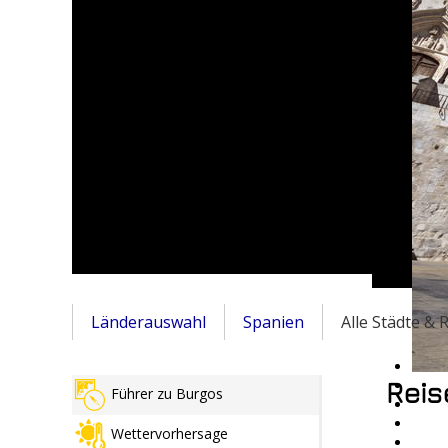
Länderauswahl
Spanien
Alle Städte &
Reis
Führer zu Burgos
Wettervorhersage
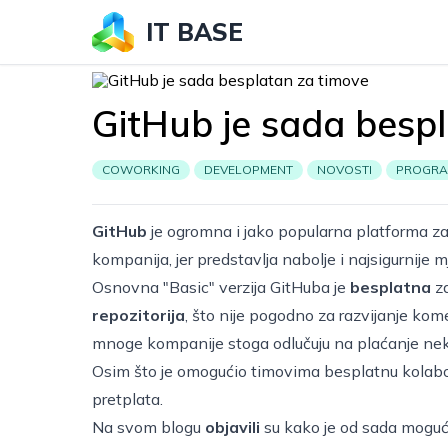
IT BASE
GitHub je sada besp
COWORKING
DEVELOPMENT
NOVOSTI
PROGRA
GitHub
je ogromna i jako popularna platforma z
kompanija, jer predstavlja nabolje i najsigurnije
Osnovna "Basic" verzija GitHuba je
besplatna
za
repozitorija
, što nije pogodno za razvijanje kom
mnoge kompanije stoga odlučuju na plaćanje ne
Osim što je omogućio timovima besplatnu kolaborac
pretplata.
Na svom blogu
objavili
su kako je od sada moguć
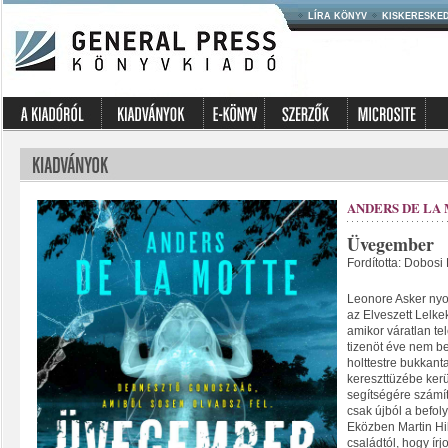
LÍRA KÖNYV
KISKERESKE
ANDERS DE LA
Üvegember
Fordította: Dobosi
Leonore Asker nyo
az Elveszett Lelke
amikor váratlan tel
tizenöt éve nem be
holttestre bukkant
kereszttüzébe kerü
segítségére számít
csak újból a befol
Eközben Martin Hil
családtól, hogy ír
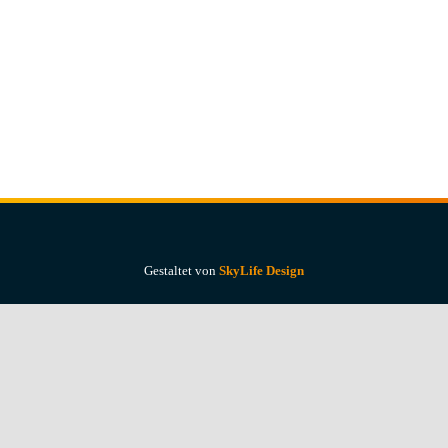
Gestaltet von
SkyLife Design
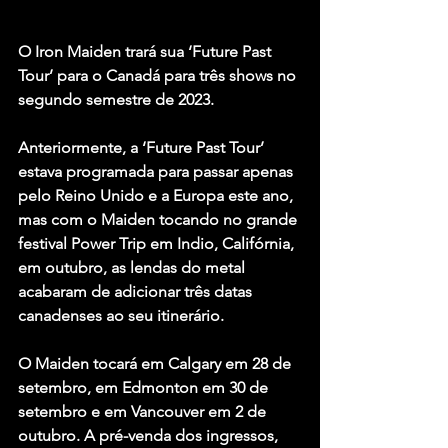
O Iron Maiden trará sua ‘Future Past 
Tour’ para o Canadá para três shows no 
segundo semestre de 2023.
Anteriormente, a ‘Future Past Tour’ 
estava programada para passar apenas 
pelo Reino Unido e a Europa este ano, 
mas com o Maiden tocando no grande 
festival Power Trip em Indio, Califórnia, 
em outubro, as lendas do metal 
acabaram de adicionar três datas 
canadenses ao seu itinerário.
O Maiden tocará em Calgary em 28 de 
setembro, em Edmonton em 30 de 
setembro e em Vancouver em 2 de 
outubro. A pré-venda dos ingressos,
#####
What is required: Copy out every line of text from the records word for word, keeping the original line breaks, and leave out the pictures.

Completed exercise:
Länderauswahl
Spanien
Alle Städte &
Reis
Führer zu Burgos
Wettervorhersage
IT BASE
GitHub je sada besp
COWORKING
DEVELOPMENT
NOVOSTI
PROGRA
GitHub
je ogromna i jako popularna platforma z
kompanija, jer predstavlja nabolje i najsigurnije
Osnovna "Basic" verzija GitHuba je
besplatna
za
repozitorija
, što nije pogodno za razvijanje kom
mnoge kompanije stoga odlučuju na plaćanje ne
Osim što je omogućio timovima besplatnu kolaborac
pretplata.
Na svom blogu
objavili
su kako je od sada moguć
LÍRA KÖNYV
KISKERESKE
ANDERS DE LA
Üvegember
Fordította: Dobosi
Leonore Asker nyo
az Elveszett Lelke
amikor váratlan tel
tizenöt éve nem be
holttestre bukkant
kereszttüzébe kerü
segítségére számít
csak újból a befol
Eközben Martin Hil
családtól, hogy ír
Gestaltet von
SkyLife Design
O Iron Maiden trará sua ‘Future Past 
Tour’ para o Canadá para três shows no 
segundo semestre de 2023.
Anteriormente, a ‘Future Past Tour’ 
estava programada para passar apenas 
pelo Reino Unido e a Europa este ano, 
mas com o Maiden tocando no grande 
festival Power Trip em Indio, Califórnia, 
em outubro, as lendas do metal 
acabaram de adicionar três datas 
canadenses ao seu itinerário.
O Maiden tocará em Calgary em 28 de 
setembro, em Edmonton em 30 de 
setembro e em Vancouver em 2 de 
outubro. A pré-venda dos ingressos,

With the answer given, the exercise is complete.